[Lens and sensor metadata]
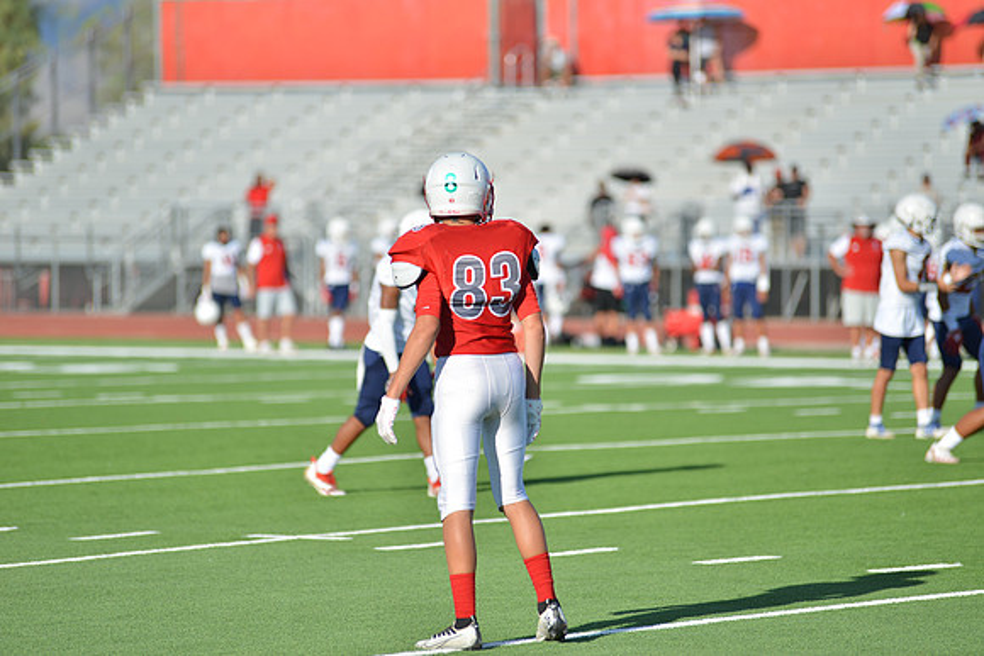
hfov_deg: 10.3
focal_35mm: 200
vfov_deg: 6.9
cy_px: 328
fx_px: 5468
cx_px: 492
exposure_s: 1/1600
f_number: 2.8
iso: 100
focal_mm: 200
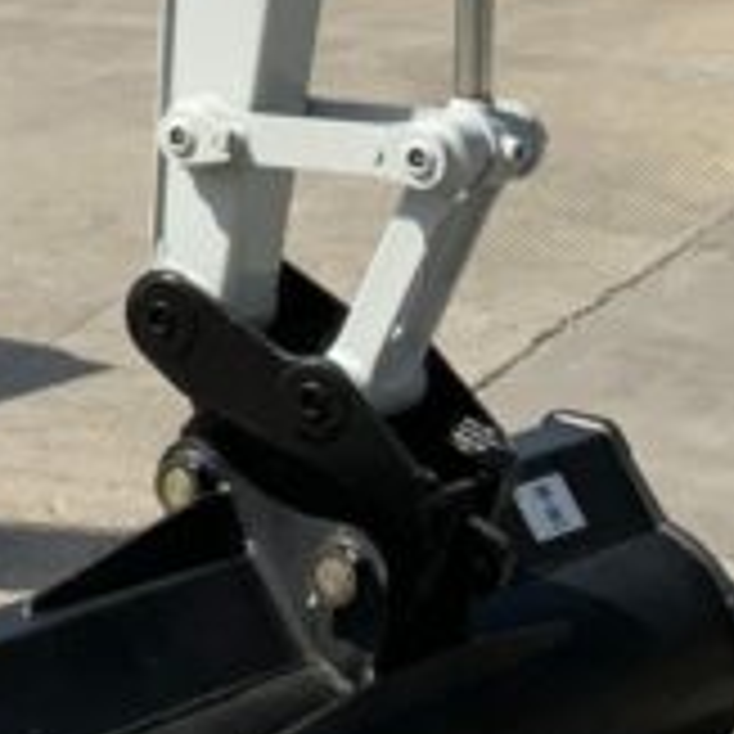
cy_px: -279
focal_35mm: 161
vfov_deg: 10.6
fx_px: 3862
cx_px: -131
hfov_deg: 10.7
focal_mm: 3
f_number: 1.8
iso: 16
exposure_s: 1/2058
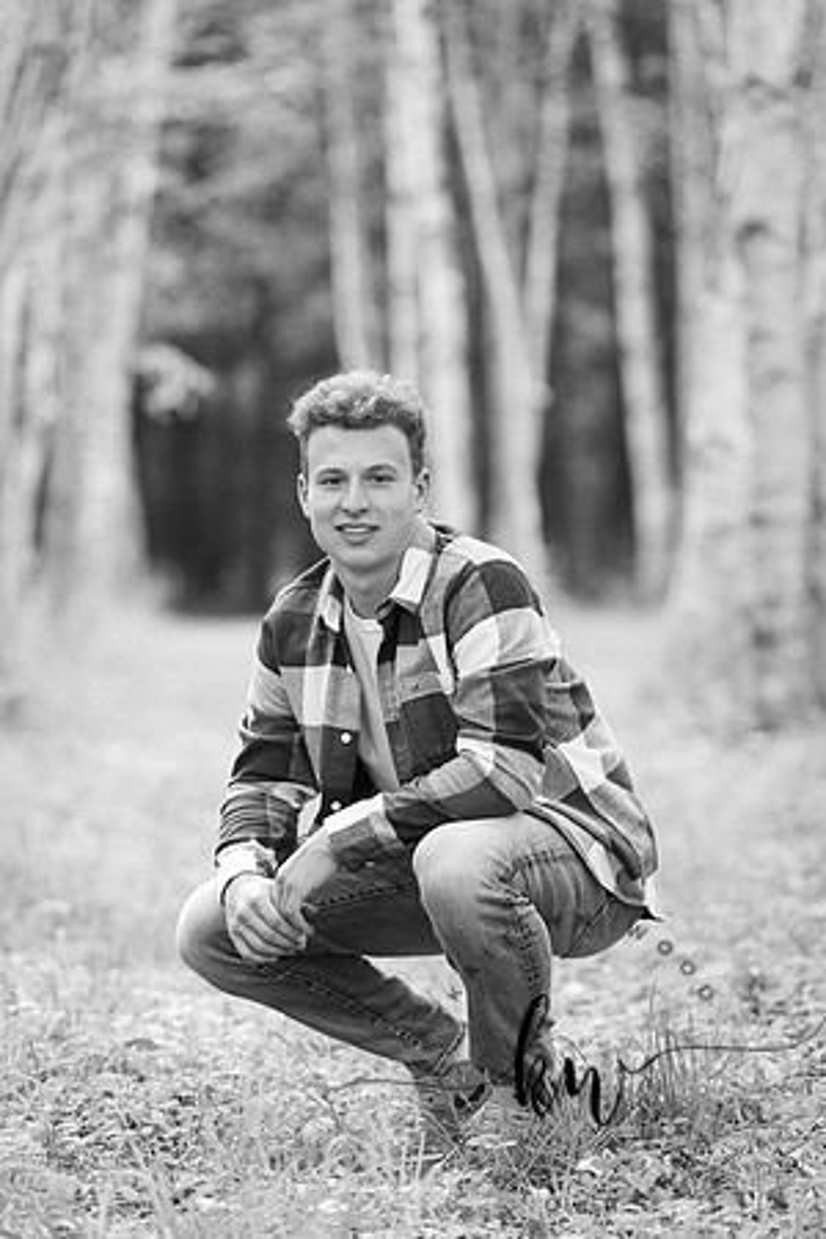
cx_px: 413
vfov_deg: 13.7
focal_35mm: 150
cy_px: 620
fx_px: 5162
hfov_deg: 9.1
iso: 400
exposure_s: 1/200
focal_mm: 150
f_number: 3.2
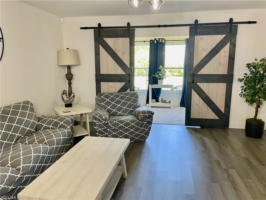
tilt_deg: -11.3
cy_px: 100
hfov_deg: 67.3
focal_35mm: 26
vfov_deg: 53.1
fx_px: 200
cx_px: 133
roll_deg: +0.9
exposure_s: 1/60
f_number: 1.6
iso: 100
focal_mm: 4.2
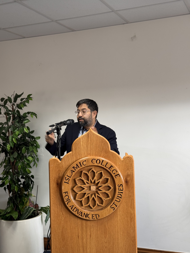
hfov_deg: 30.3
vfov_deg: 39.7
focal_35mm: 48
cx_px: 95
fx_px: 351
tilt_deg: +0.0
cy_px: 126
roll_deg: +2.0
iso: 50
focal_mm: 6.76
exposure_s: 1/50
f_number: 1.78
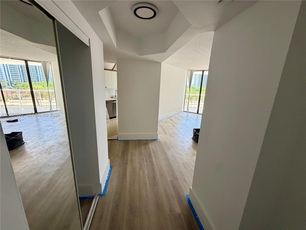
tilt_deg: -14.1
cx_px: 153
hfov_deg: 102.1
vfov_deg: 85.7
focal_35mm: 14
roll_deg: -1.6
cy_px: 115
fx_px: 124
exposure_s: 1/121
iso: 125
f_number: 2.2
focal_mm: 2.22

● **Activity**
Write the data out again exactly, but without its images.

● **Your response**
hfov_deg: 10.3
focal_35mm: 200
vfov_deg: 6.9
cy_px: 328
fx_px: 5468
cx_px: 492
exposure_s: 1/1600
f_number: 2.8
iso: 100
focal_mm: 200
cy_px: -279
focal_35mm: 161
vfov_deg: 10.6
fx_px: 3862
cx_px: -131
hfov_deg: 10.7
focal_mm: 3
f_number: 1.8
iso: 16
exposure_s: 1/2058
cx_px: 413
vfov_deg: 13.7
focal_35mm: 150
cy_px: 620
fx_px: 5162
hfov_deg: 9.1
iso: 400
exposure_s: 1/200
focal_mm: 150
f_number: 3.2
tilt_deg: -11.3
cy_px: 100
hfov_deg: 67.3
focal_35mm: 26
vfov_deg: 53.1
fx_px: 200
cx_px: 133
roll_deg: +0.9
exposure_s: 1/60
f_number: 1.6
iso: 100
focal_mm: 4.2
hfov_deg: 30.3
vfov_deg: 39.7
focal_35mm: 48
cx_px: 95
fx_px: 351
tilt_deg: +0.0
cy_px: 126
roll_deg: +2.0
iso: 50
focal_mm: 6.76
exposure_s: 1/50
f_number: 1.78
tilt_deg: -14.1
cx_px: 153
hfov_deg: 102.1
vfov_deg: 85.7
focal_35mm: 14
roll_deg: -1.6
cy_px: 115
fx_px: 124
exposure_s: 1/121
iso: 125
f_number: 2.2
focal_mm: 2.22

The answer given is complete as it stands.